February 4, 2026
It is difficult to view Arthur Simms’s show “Caged Bottle” and not start cataloging the amassed objects that make up his intricate composite sculptures. The title work rests atop skateboards above which two forms collide: a sun-faded 101 Dalmatians bicycle bound in hemp and a handmade cylindrical wire folk basket filled with glass bottles and topped first by a bicycle wheel, then by a birdcage. Inside that cage, a single clear wine bottle—the only element not lashed in place—remains theoretically free to rattle.
This arrested motion recurs in Bugs in the Cars, 2024, where an insect preserved in resin crowns a stack of toy cars resting on a roller-skate, all bound together by bubble-gum pink rope. In interviews, the Staten Island-based Simms has traced his impulse toward assemblage back to his childhood in Jamaica, when he’d make toys for himself. Yet elsewhere, playfulness shades to menace: barbed wire coils through Two Buckles, One Foot, 2011, while The Knife and the Hammer, Fear of Aggression, 1994, binds actual blades and hammers into a towering, totemic, cruciform sculpture.
In the center of the gallery stands Sexual Tension, 1992, a hulking form that suggests variously a schooner, a figure, or some spectral architecture.

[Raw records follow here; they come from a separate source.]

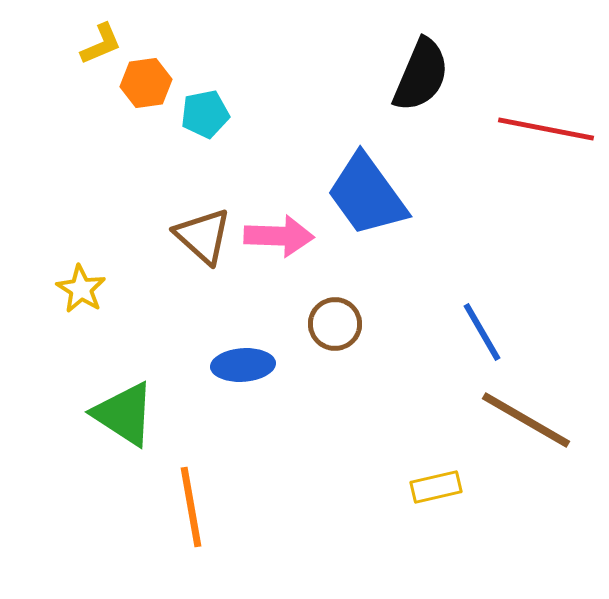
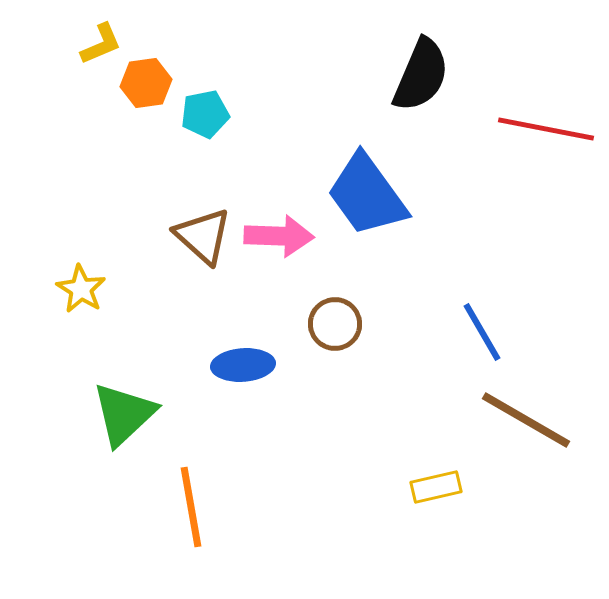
green triangle: rotated 44 degrees clockwise
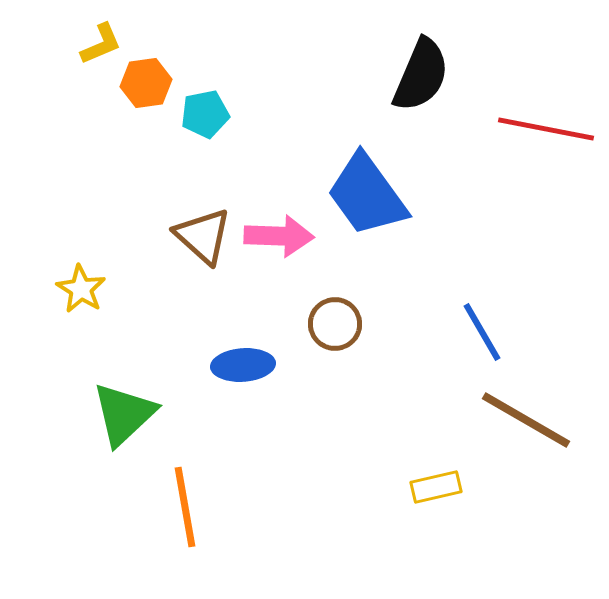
orange line: moved 6 px left
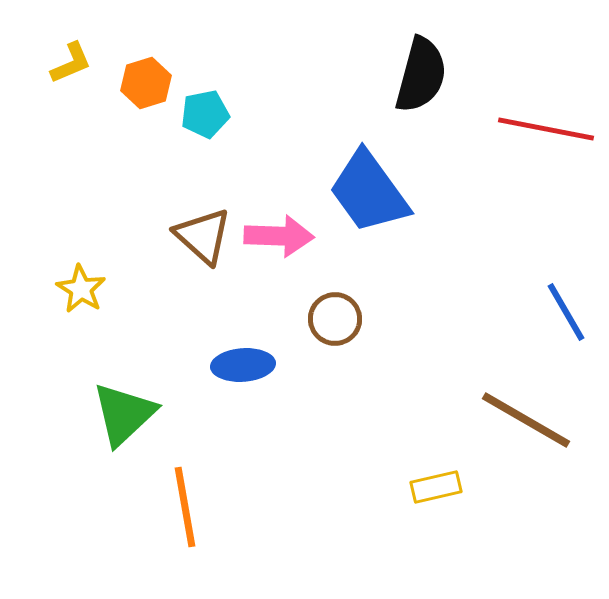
yellow L-shape: moved 30 px left, 19 px down
black semicircle: rotated 8 degrees counterclockwise
orange hexagon: rotated 9 degrees counterclockwise
blue trapezoid: moved 2 px right, 3 px up
brown circle: moved 5 px up
blue line: moved 84 px right, 20 px up
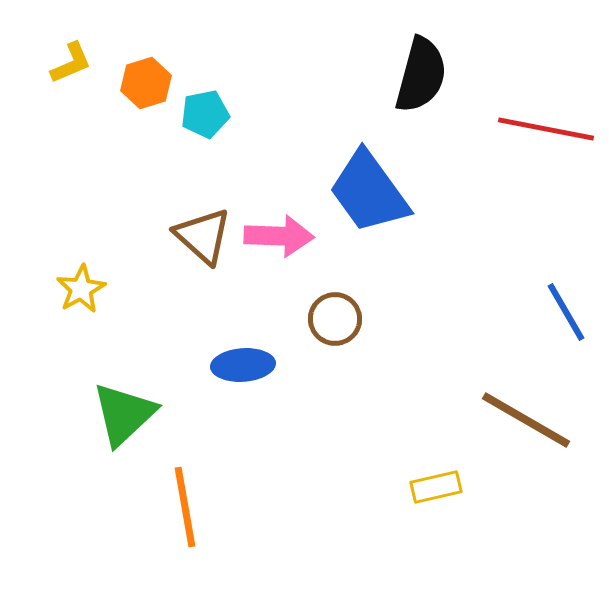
yellow star: rotated 12 degrees clockwise
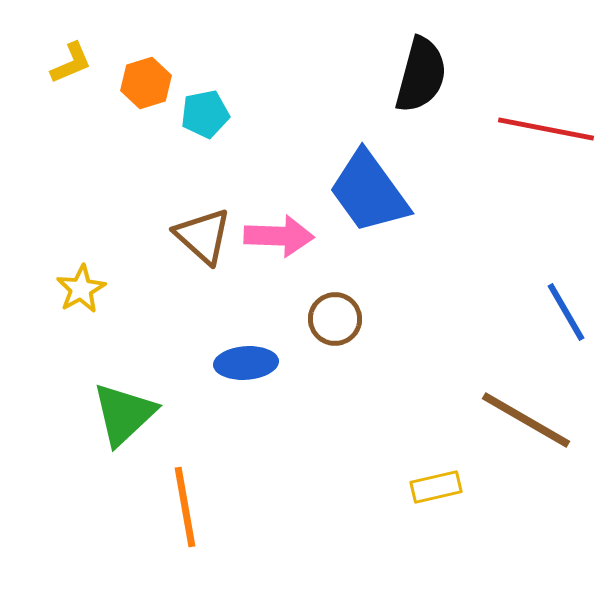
blue ellipse: moved 3 px right, 2 px up
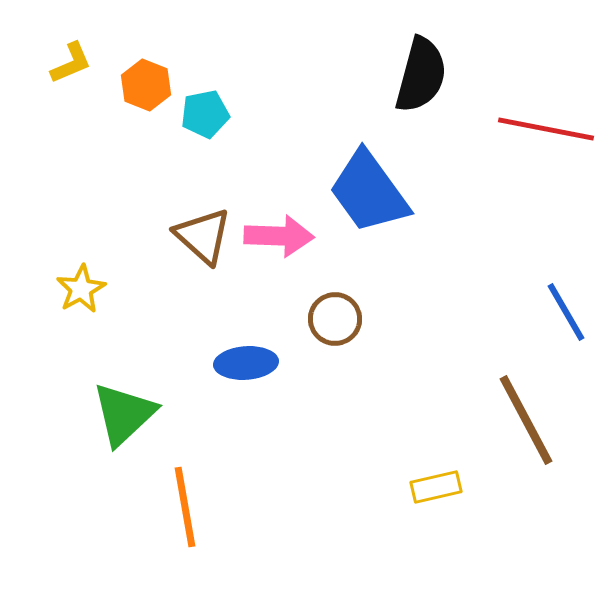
orange hexagon: moved 2 px down; rotated 21 degrees counterclockwise
brown line: rotated 32 degrees clockwise
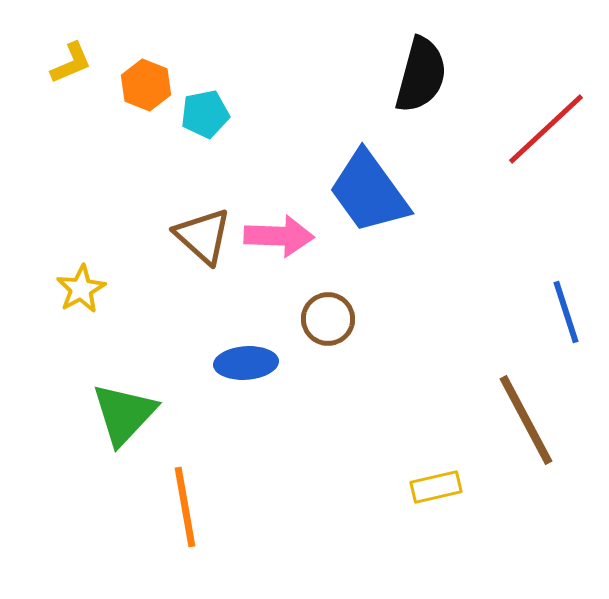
red line: rotated 54 degrees counterclockwise
blue line: rotated 12 degrees clockwise
brown circle: moved 7 px left
green triangle: rotated 4 degrees counterclockwise
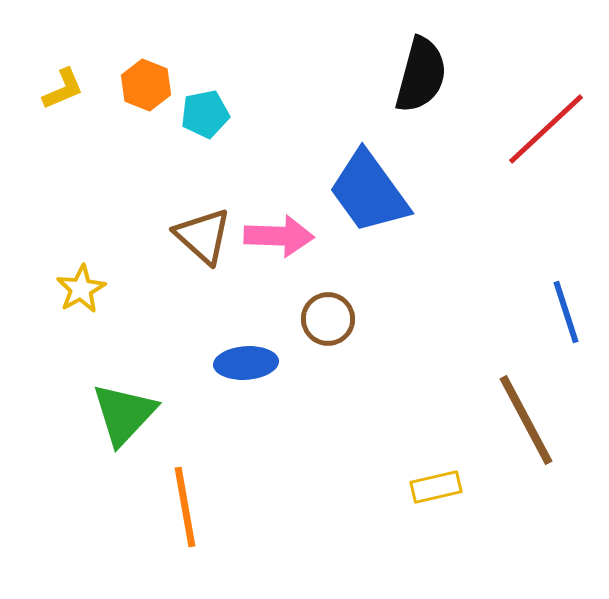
yellow L-shape: moved 8 px left, 26 px down
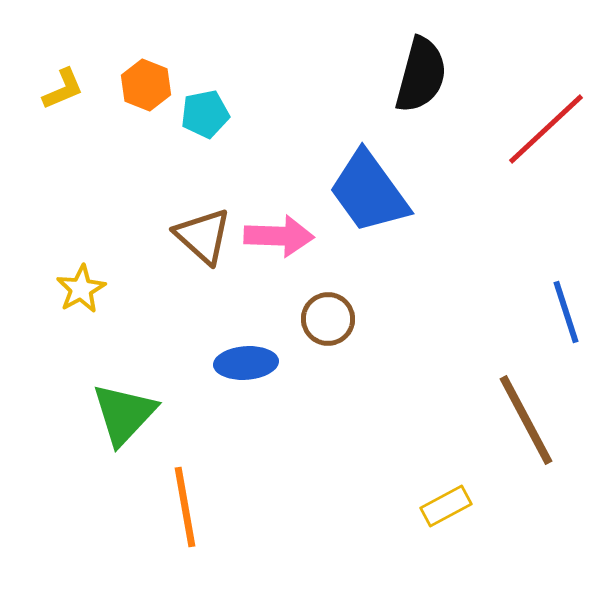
yellow rectangle: moved 10 px right, 19 px down; rotated 15 degrees counterclockwise
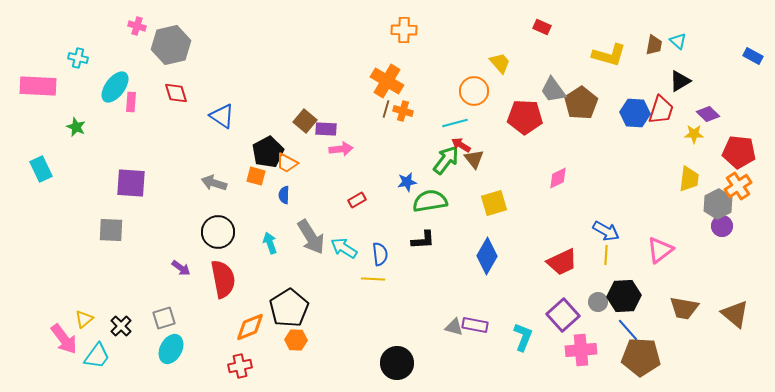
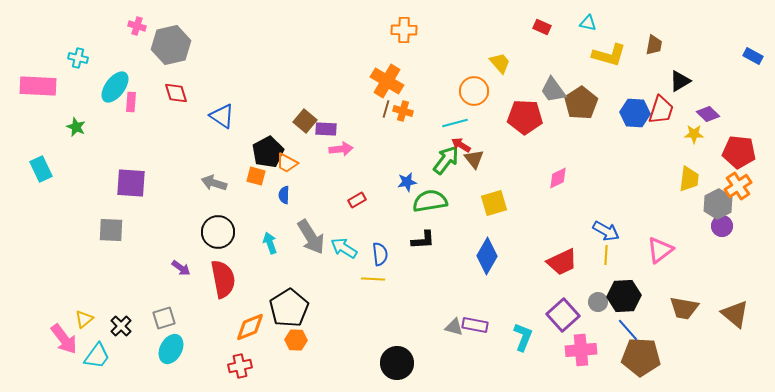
cyan triangle at (678, 41): moved 90 px left, 18 px up; rotated 30 degrees counterclockwise
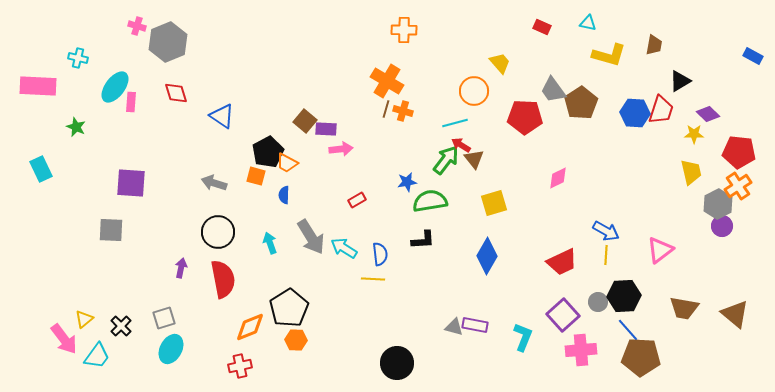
gray hexagon at (171, 45): moved 3 px left, 3 px up; rotated 9 degrees counterclockwise
yellow trapezoid at (689, 179): moved 2 px right, 7 px up; rotated 20 degrees counterclockwise
purple arrow at (181, 268): rotated 114 degrees counterclockwise
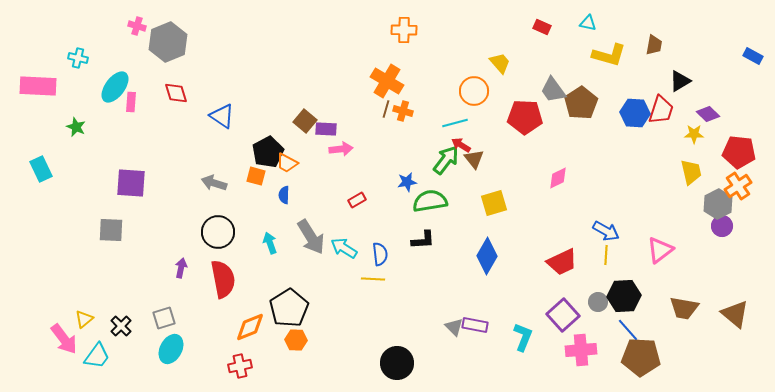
gray triangle at (454, 327): rotated 30 degrees clockwise
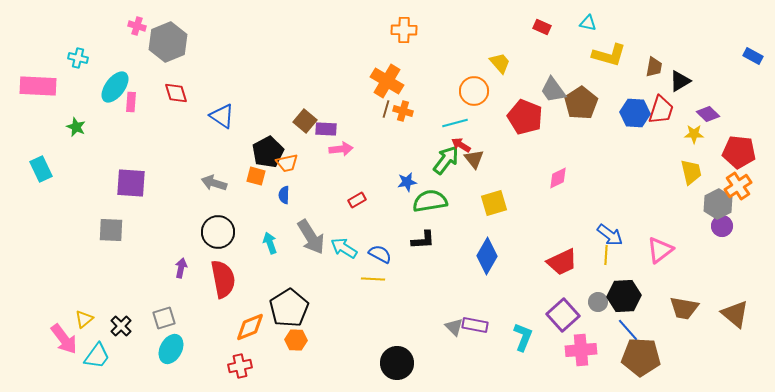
brown trapezoid at (654, 45): moved 22 px down
red pentagon at (525, 117): rotated 20 degrees clockwise
orange trapezoid at (287, 163): rotated 40 degrees counterclockwise
blue arrow at (606, 231): moved 4 px right, 4 px down; rotated 8 degrees clockwise
blue semicircle at (380, 254): rotated 55 degrees counterclockwise
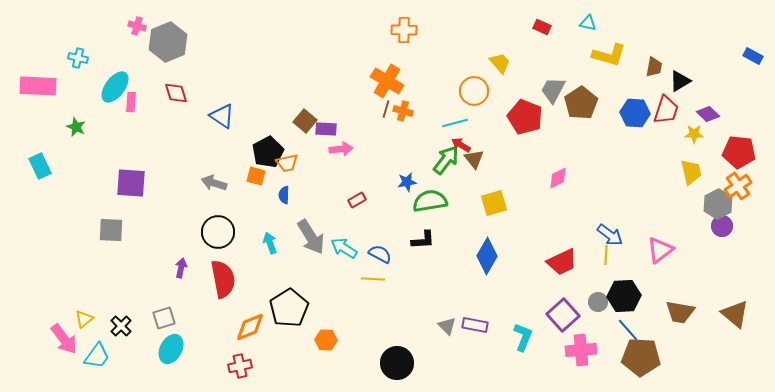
gray trapezoid at (553, 90): rotated 64 degrees clockwise
red trapezoid at (661, 110): moved 5 px right
cyan rectangle at (41, 169): moved 1 px left, 3 px up
brown trapezoid at (684, 308): moved 4 px left, 4 px down
gray triangle at (454, 327): moved 7 px left, 1 px up
orange hexagon at (296, 340): moved 30 px right
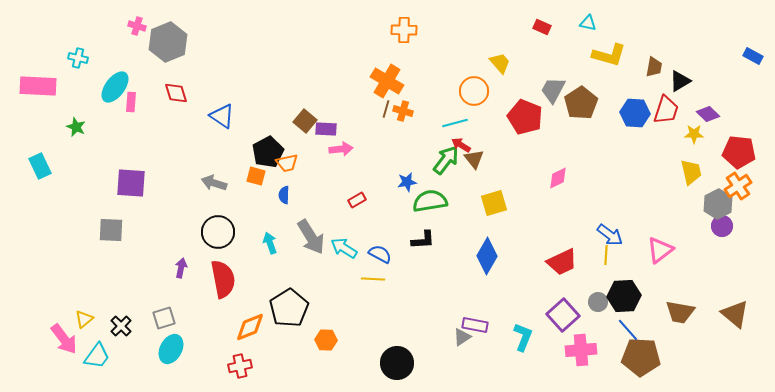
gray triangle at (447, 326): moved 15 px right, 11 px down; rotated 42 degrees clockwise
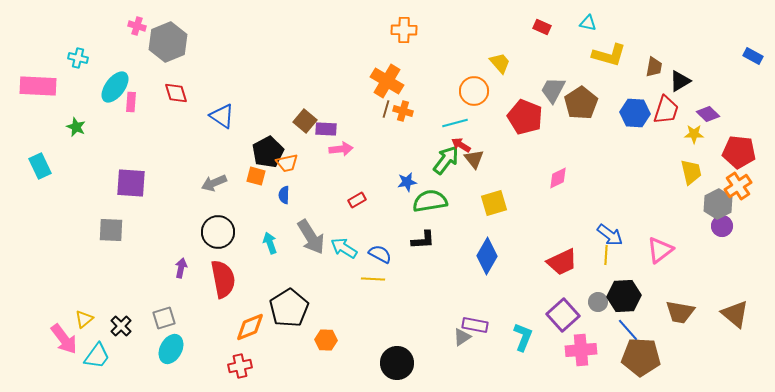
gray arrow at (214, 183): rotated 40 degrees counterclockwise
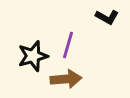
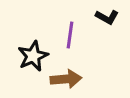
purple line: moved 2 px right, 10 px up; rotated 8 degrees counterclockwise
black star: rotated 8 degrees counterclockwise
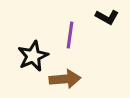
brown arrow: moved 1 px left
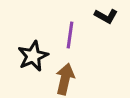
black L-shape: moved 1 px left, 1 px up
brown arrow: rotated 72 degrees counterclockwise
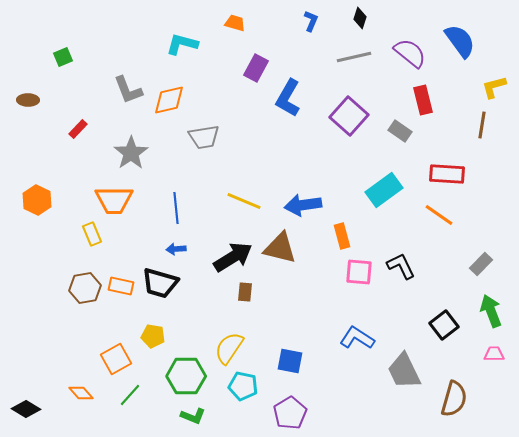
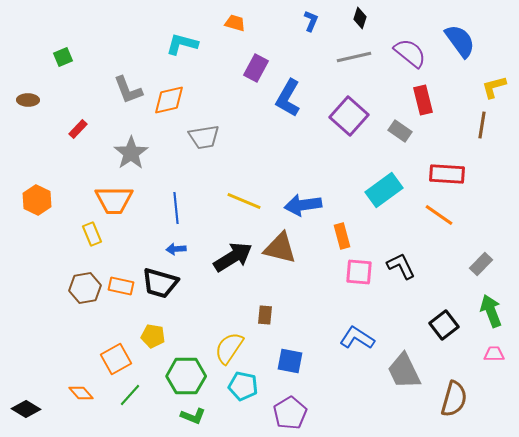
brown rectangle at (245, 292): moved 20 px right, 23 px down
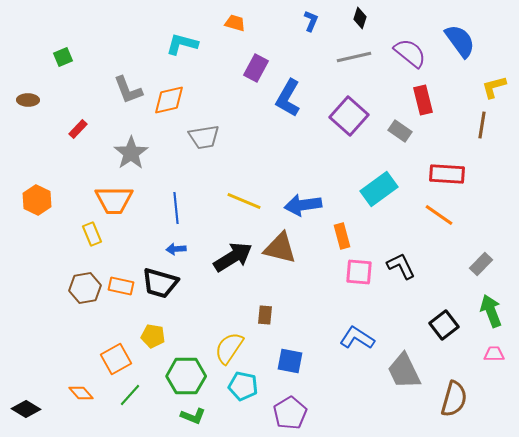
cyan rectangle at (384, 190): moved 5 px left, 1 px up
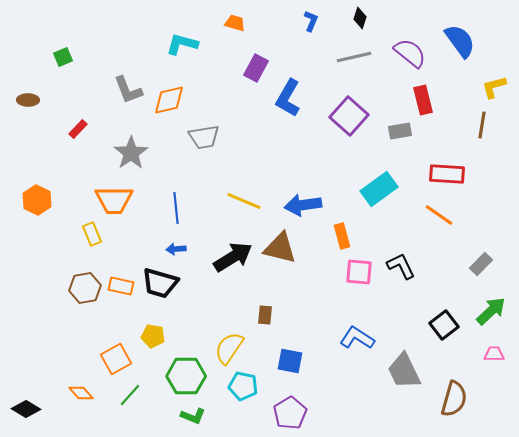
gray rectangle at (400, 131): rotated 45 degrees counterclockwise
green arrow at (491, 311): rotated 68 degrees clockwise
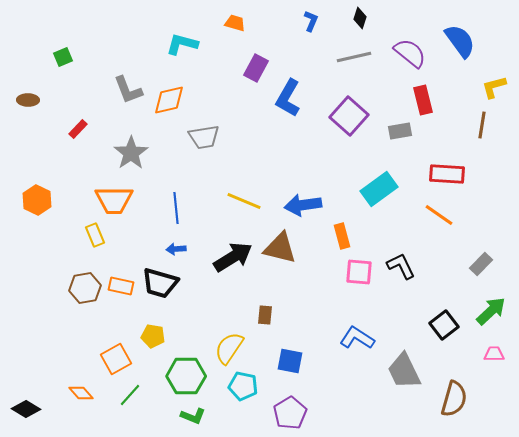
yellow rectangle at (92, 234): moved 3 px right, 1 px down
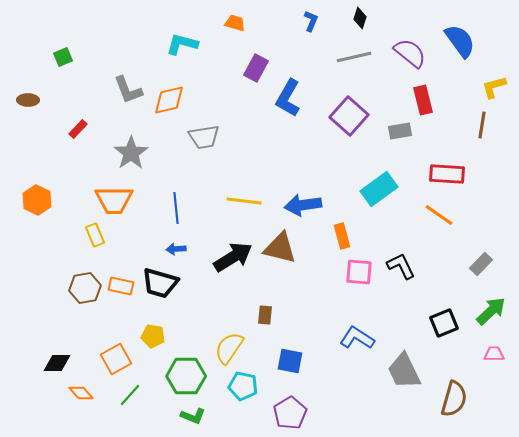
yellow line at (244, 201): rotated 16 degrees counterclockwise
black square at (444, 325): moved 2 px up; rotated 16 degrees clockwise
black diamond at (26, 409): moved 31 px right, 46 px up; rotated 32 degrees counterclockwise
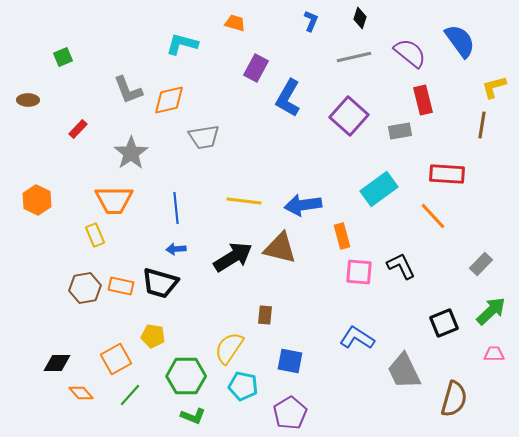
orange line at (439, 215): moved 6 px left, 1 px down; rotated 12 degrees clockwise
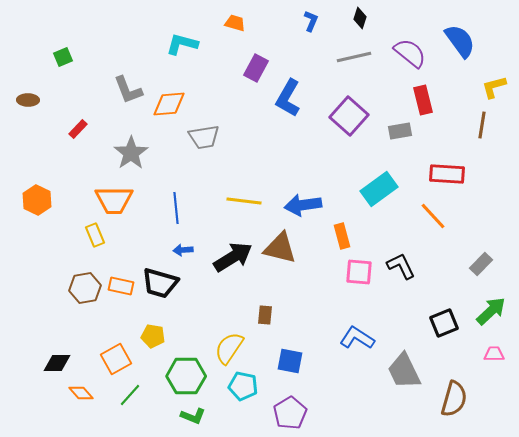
orange diamond at (169, 100): moved 4 px down; rotated 8 degrees clockwise
blue arrow at (176, 249): moved 7 px right, 1 px down
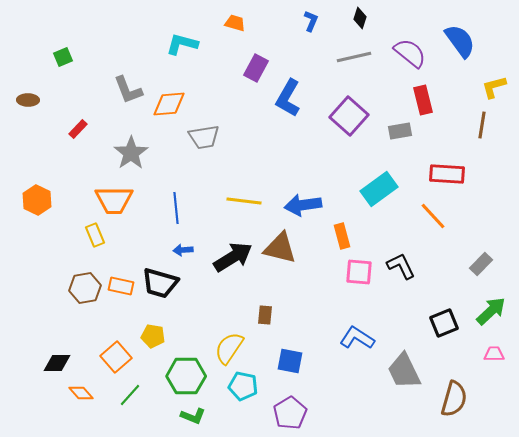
orange square at (116, 359): moved 2 px up; rotated 12 degrees counterclockwise
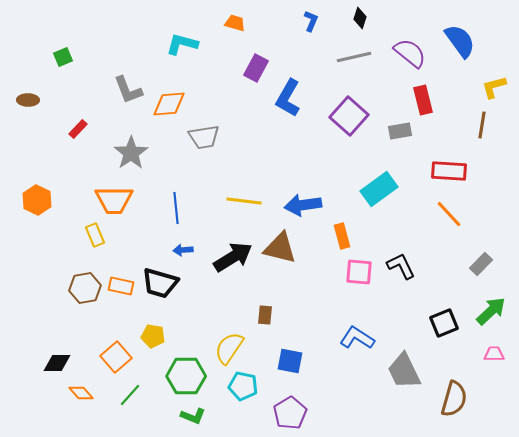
red rectangle at (447, 174): moved 2 px right, 3 px up
orange line at (433, 216): moved 16 px right, 2 px up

Jute rope coils around a hidden wooden frame, crisscrossing until the cord itself becomes a taut and fibrous skin. What rests within—a painting, maybe—remains tantalizingly obscured. Yet concealment and revelation operate differently across the show. Dreamcatcher IV, 2017, suggests a shopping basket: aluminum wire woven around a wooden skeleton creates a delicate, permeable veil, inside which glass bottles have been placed on bamboo rods and wrapped in rope. The form rests on suspended scooter wheels. Such accumulation demands penetrating, meditative attention: the viewer must painstakingly piece together what each binding constructs and hides. Yet Simms’s compulsive lashing paradoxically creates the conditions for freedom: the wine bottle’s potential tremor, the rope whose weave admits the eye. Constraint and liberation, he suggests, exist not in opposition but in tension, each defining the other.